Being firm without alienating children


I once attended a seminar that taught that each person has a "love" bucket. And when that bucket is full, he behaves well, and can overlook things, forgive, take criticism, and generally be a well adjusted person...however if that bucket gets emptied, by receiving too much criticism or from neglect or isolation, then the person begins to have issues. This is really true in children.

 The first step in helping children not feel rebellious when you discipline is making sure you are giving them the 5 love languages regularly. Then their bucket is always full, and they are malleable and teachable. When it comes time to discipline, you've got to have loved them enough to have "money in the bank" so to speak, so they don't feel rebellious and think you don't like them.

 The second step is to avoid anger as you discipline. If you are feeling angry, tell them, I need to calm down first, but then we are going to talk about this problem. Or if your child is very young and needs to be pulled out of the situation quickly, you can place them in time out while you both calm down, and then talk about it after. When you are calm and have thought about the real issues, then you will be able to be more effective at teaching your children.

 The third step is to speak with kindness even when you are being firm. It is VERY important to be firm with children and to have strong boundaries especially when they are young.
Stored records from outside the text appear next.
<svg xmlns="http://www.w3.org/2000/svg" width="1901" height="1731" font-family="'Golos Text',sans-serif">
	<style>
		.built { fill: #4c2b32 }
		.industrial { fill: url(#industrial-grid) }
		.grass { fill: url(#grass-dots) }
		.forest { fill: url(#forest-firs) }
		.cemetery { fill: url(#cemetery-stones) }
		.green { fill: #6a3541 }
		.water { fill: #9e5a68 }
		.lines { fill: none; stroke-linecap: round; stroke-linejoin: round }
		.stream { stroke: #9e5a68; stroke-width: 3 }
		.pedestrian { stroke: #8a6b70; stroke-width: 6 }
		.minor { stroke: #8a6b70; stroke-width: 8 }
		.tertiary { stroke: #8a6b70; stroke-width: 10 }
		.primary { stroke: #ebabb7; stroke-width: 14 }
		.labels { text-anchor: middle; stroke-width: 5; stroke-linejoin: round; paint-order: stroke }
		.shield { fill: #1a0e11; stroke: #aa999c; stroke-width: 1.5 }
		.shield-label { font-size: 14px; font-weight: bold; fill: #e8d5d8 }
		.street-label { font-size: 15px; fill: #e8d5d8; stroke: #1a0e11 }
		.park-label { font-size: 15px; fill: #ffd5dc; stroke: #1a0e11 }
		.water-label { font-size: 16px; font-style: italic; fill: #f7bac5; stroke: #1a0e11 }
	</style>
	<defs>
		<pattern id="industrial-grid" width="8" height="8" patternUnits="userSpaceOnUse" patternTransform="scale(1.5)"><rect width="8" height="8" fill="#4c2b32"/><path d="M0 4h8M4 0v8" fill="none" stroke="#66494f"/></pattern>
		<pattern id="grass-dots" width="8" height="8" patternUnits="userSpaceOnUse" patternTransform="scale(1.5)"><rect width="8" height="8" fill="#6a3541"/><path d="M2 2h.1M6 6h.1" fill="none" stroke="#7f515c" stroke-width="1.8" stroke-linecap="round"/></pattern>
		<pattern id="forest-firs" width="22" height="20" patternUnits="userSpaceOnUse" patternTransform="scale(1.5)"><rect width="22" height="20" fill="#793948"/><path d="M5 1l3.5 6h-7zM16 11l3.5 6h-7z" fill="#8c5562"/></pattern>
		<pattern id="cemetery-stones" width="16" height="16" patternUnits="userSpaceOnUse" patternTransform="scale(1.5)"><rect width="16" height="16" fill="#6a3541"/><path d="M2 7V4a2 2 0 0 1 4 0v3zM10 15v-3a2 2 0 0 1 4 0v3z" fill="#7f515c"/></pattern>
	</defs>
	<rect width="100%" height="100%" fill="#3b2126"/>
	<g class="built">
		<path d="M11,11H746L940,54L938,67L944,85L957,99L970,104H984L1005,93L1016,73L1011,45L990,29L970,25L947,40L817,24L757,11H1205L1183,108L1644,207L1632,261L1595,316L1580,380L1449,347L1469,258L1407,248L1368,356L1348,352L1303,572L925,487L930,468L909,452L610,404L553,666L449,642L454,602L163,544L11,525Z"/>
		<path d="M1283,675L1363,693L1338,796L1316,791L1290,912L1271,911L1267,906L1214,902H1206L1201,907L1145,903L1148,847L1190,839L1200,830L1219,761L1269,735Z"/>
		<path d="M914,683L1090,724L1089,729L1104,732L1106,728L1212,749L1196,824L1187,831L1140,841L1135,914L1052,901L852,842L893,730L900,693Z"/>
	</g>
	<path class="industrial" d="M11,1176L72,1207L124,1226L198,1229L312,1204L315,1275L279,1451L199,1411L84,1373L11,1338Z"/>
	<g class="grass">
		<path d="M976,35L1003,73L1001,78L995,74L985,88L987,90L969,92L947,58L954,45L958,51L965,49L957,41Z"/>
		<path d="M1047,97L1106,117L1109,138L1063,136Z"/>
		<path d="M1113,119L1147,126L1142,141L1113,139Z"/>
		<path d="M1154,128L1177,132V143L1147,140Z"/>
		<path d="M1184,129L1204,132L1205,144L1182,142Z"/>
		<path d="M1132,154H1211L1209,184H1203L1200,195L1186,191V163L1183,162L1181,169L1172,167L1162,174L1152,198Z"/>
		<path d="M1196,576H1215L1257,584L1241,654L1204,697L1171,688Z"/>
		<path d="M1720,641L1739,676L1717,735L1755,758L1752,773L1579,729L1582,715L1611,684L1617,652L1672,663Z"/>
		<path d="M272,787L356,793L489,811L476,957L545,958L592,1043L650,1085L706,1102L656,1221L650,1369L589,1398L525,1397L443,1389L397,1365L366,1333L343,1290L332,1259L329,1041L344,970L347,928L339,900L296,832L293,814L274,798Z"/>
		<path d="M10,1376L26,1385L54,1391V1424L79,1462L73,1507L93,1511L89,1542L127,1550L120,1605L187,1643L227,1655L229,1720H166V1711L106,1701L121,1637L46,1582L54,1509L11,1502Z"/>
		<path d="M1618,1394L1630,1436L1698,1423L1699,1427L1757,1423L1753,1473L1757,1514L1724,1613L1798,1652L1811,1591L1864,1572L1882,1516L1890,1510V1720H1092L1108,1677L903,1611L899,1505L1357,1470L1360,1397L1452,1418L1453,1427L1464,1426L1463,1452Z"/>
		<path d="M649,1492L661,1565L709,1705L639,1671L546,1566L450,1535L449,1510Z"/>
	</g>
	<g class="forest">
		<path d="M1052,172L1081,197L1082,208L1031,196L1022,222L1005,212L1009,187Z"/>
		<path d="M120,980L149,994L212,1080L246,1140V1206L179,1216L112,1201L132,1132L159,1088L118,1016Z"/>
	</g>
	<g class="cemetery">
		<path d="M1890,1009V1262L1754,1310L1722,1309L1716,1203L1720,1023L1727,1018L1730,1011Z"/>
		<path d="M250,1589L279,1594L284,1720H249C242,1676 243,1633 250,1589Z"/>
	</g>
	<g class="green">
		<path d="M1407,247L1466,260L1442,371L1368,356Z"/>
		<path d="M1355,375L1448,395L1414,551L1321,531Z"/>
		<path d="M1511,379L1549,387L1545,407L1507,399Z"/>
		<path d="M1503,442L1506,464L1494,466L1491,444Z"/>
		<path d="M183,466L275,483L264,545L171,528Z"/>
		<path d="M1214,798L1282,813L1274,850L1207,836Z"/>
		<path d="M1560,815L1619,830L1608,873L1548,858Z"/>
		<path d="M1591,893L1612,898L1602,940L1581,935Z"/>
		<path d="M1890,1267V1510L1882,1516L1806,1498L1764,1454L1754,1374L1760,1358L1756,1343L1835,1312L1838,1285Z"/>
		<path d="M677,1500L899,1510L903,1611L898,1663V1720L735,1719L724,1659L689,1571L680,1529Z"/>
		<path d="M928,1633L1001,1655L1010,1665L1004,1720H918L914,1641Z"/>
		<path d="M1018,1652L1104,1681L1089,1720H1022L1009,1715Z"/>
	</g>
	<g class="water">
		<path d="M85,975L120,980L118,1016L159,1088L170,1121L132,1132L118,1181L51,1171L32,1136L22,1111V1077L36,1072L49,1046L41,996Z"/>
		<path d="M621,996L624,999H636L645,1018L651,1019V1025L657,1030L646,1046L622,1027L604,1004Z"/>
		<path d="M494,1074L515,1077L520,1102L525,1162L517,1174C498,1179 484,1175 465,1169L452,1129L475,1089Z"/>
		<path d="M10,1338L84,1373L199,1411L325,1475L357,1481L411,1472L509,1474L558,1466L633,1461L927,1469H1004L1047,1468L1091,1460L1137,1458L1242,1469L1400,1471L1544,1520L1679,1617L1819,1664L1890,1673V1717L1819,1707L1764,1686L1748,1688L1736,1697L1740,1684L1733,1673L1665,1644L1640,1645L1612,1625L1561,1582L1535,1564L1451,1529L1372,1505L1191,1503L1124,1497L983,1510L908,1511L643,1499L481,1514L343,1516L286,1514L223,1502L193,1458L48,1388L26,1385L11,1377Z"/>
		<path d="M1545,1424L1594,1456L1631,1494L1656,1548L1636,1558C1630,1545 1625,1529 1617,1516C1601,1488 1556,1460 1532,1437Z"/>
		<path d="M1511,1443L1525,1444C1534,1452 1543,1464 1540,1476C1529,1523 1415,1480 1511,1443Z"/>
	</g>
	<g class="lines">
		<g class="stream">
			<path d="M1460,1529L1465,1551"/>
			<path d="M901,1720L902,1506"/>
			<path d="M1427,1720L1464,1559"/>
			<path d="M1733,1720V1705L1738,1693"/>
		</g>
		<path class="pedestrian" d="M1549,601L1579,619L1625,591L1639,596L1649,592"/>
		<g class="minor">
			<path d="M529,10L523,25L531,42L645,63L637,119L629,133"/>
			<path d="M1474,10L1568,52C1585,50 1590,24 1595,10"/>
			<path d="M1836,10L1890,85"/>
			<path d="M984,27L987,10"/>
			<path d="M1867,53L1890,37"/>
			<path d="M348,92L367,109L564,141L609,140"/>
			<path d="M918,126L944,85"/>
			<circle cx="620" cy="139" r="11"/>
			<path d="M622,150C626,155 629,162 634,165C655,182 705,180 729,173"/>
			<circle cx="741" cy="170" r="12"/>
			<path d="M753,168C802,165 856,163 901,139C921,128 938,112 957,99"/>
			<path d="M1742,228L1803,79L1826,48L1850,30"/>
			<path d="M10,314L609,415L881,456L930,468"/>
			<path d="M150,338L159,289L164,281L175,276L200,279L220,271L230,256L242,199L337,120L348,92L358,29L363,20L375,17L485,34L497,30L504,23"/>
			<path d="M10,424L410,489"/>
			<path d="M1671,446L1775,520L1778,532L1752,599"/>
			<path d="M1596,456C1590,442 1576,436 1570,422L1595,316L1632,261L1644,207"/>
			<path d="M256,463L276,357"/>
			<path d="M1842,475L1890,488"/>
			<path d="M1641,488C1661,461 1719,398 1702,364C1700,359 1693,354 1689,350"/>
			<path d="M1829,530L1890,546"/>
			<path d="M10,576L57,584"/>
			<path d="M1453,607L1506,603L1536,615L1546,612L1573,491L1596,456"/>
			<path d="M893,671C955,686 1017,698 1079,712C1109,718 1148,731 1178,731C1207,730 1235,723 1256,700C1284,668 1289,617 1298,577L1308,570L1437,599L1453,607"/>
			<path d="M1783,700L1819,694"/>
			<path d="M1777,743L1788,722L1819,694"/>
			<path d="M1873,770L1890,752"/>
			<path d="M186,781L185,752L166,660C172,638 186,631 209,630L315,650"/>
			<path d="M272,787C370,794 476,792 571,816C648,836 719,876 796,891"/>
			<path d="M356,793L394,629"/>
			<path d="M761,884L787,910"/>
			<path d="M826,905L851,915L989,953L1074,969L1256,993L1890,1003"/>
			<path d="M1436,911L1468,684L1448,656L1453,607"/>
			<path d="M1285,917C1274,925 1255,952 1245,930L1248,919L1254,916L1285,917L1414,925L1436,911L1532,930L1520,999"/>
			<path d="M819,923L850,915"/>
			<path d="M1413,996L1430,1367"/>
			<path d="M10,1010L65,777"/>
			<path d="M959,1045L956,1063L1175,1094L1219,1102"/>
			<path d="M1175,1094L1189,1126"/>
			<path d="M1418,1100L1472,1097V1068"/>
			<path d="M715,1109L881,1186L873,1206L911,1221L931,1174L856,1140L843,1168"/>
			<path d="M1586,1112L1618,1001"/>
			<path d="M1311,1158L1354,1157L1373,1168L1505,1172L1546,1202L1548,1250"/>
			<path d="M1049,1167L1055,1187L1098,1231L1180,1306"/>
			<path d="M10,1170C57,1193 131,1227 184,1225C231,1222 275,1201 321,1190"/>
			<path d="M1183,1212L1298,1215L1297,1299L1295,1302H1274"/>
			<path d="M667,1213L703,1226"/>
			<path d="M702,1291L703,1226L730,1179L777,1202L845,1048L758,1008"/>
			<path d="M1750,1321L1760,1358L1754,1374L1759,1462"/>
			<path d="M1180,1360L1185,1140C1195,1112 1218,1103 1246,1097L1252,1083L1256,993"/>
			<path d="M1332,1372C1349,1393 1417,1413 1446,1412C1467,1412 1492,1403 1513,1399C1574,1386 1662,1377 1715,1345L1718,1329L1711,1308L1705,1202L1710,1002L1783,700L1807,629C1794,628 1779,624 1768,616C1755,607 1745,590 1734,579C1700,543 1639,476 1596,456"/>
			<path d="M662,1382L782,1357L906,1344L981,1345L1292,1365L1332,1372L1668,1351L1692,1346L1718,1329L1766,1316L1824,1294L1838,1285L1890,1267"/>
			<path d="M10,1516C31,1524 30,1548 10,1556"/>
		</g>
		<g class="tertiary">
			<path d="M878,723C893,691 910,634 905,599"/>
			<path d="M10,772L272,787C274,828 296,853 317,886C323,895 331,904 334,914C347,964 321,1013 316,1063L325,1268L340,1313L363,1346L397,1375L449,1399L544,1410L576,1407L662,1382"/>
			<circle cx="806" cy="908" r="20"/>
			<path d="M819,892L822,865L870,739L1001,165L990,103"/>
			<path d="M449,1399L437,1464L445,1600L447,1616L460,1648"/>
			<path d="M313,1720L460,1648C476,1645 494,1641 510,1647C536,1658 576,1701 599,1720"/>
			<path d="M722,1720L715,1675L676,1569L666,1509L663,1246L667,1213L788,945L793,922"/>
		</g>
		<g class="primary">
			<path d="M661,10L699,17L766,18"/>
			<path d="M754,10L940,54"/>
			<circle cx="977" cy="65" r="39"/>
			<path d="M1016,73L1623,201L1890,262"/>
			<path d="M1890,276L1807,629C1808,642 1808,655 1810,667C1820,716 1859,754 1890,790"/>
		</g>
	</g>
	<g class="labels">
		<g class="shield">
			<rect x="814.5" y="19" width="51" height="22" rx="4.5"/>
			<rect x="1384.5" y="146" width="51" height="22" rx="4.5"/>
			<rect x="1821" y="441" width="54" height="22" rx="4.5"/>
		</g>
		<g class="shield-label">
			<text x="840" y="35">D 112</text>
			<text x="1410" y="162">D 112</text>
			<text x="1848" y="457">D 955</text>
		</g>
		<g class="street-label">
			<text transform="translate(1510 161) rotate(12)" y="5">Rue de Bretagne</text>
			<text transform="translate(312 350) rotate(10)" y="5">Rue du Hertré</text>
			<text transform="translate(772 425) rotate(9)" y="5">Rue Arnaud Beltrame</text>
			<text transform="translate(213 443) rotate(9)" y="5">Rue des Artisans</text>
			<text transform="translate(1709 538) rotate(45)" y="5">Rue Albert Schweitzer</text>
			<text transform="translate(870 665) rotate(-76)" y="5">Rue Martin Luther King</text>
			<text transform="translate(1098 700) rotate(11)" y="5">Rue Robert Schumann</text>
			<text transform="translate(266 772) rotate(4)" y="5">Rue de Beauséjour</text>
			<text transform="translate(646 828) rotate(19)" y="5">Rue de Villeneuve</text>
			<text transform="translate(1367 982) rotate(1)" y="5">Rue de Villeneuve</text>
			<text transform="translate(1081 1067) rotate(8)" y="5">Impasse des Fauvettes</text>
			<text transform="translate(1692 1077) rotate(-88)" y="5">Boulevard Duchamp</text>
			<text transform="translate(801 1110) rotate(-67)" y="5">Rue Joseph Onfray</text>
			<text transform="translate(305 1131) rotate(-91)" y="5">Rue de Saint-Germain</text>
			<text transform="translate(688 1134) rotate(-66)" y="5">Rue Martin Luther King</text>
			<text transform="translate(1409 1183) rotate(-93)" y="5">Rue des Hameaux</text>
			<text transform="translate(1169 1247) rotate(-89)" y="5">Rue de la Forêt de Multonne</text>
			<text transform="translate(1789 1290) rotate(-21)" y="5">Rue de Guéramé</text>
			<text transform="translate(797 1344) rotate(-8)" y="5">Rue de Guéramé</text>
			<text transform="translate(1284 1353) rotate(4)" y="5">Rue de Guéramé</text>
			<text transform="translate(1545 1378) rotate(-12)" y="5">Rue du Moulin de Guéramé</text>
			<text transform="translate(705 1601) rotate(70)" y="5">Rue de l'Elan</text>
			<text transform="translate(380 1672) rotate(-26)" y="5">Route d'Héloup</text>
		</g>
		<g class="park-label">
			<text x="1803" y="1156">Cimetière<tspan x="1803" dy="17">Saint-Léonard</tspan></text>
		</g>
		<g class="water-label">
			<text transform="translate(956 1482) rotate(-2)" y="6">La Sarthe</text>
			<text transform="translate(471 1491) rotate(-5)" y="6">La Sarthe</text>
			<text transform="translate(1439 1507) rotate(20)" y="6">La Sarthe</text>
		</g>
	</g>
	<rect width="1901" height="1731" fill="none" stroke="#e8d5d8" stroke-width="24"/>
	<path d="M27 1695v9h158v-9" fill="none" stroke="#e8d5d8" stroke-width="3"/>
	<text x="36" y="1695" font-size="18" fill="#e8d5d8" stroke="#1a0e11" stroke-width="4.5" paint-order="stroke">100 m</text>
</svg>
This makes them feel secure. But you can keep those boundaries with a kind voice. I always tell my husband, use actions instead of yelling. If you get up and help them to obey with a kind voice, that will go a lot further toward the goal, than making them feel unloved. This method has worked really well for our children. We definitely have strong boundaries in our home that are strictly enforced, but they are enforced with kindness and love (of course we are not perfect, but this is what we strive for.  Please don't feel bad for past mistakes.  We've made our share too...we just keep on trying, just like you).

 And one last tip, we always say, "I'm sorry that you chose to lose the car for the day. I hate it when you are sad, but I know you'll do better next time." A little empathy goes a long way, but also this statement tells them that it was their choice and consequence, and not yours. A book that teaches more about this method is called, "Parenting with Love and Logic" by Foster Cline and Jim Fay. It's a great book that teaches a lot about logical consequences given with love.